> **Prompt**
Count how many lines in the material contain the string "Kapsový", treating uppercase and lowercase as different, and reply with the number alone.

Items from a data source:
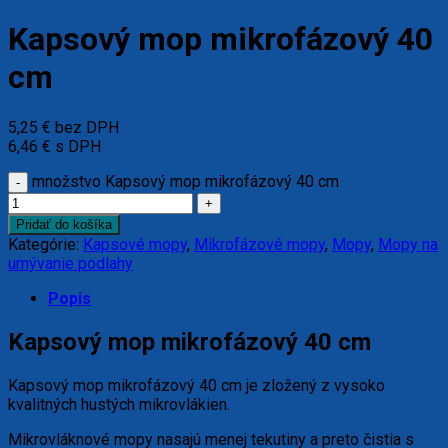
Kapsový mop mikrofázový 40
cm
5,25
€
bez DPH
6,46
€
s DPH
množstvo Kapsový mop mikrofázový 40 cm
Pridať do košíka
Kategórie:
Kapsové mopy
,
Mikrofázové mopy
,
Mopy
,
Mopy na
umývanie podlahy
Popis
Kapsový mop mikrofázový 40 cm
Kapsový mop mikrofázový 40 cm je zložený z vysoko
kvalitných hustých mikrovlákien.
Mikrovláknové mopy nasajú menej tekutiny a preto čistia s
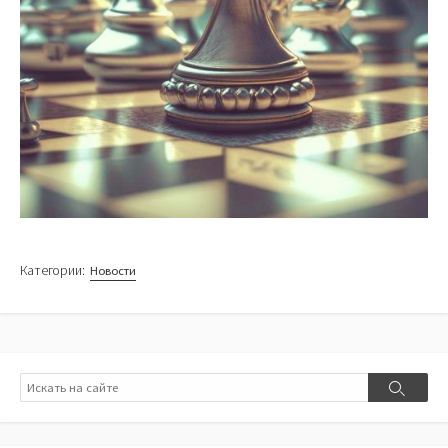
Категории:
Новости
Поиск
Поиск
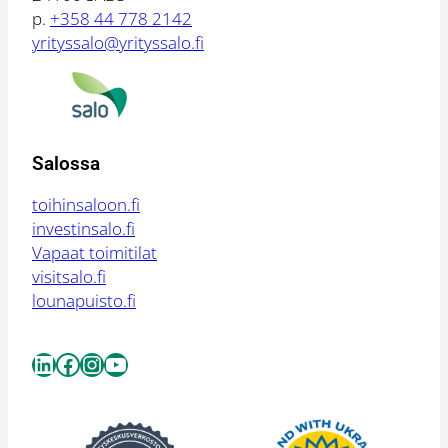
p.
+358 44 778 2142
yrityssalo@yrityssalo.fi
Salossa
toihinsaloon.fi
investinsalo.fi
Vapaat toimitilat
visitsalo.fi
lounapuisto.fi
LinkedIn
Facebook
Instagram
YouTube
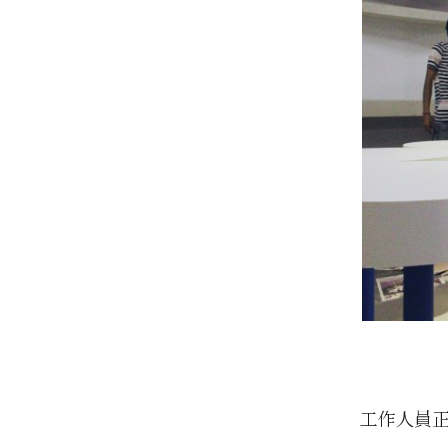
工作人員正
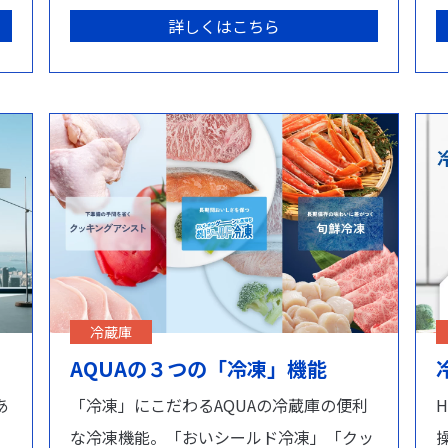
詳しくはこちら
冷蔵庫
AQUAの３つの「冷凍」機能
あ
「冷凍」にこだわるAQUAの冷蔵庫の便利
な冷凍機能。「おいシールド冷凍」「クッ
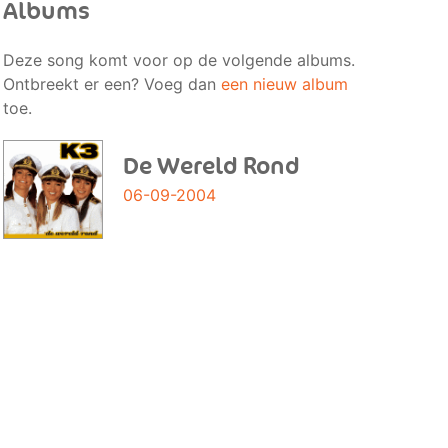
Albums
Deze song komt voor op de volgende albums.
Ontbreekt er een? Voeg dan
een nieuw album
toe.
De Wereld Rond
06-09-2004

> **Worked solution**
4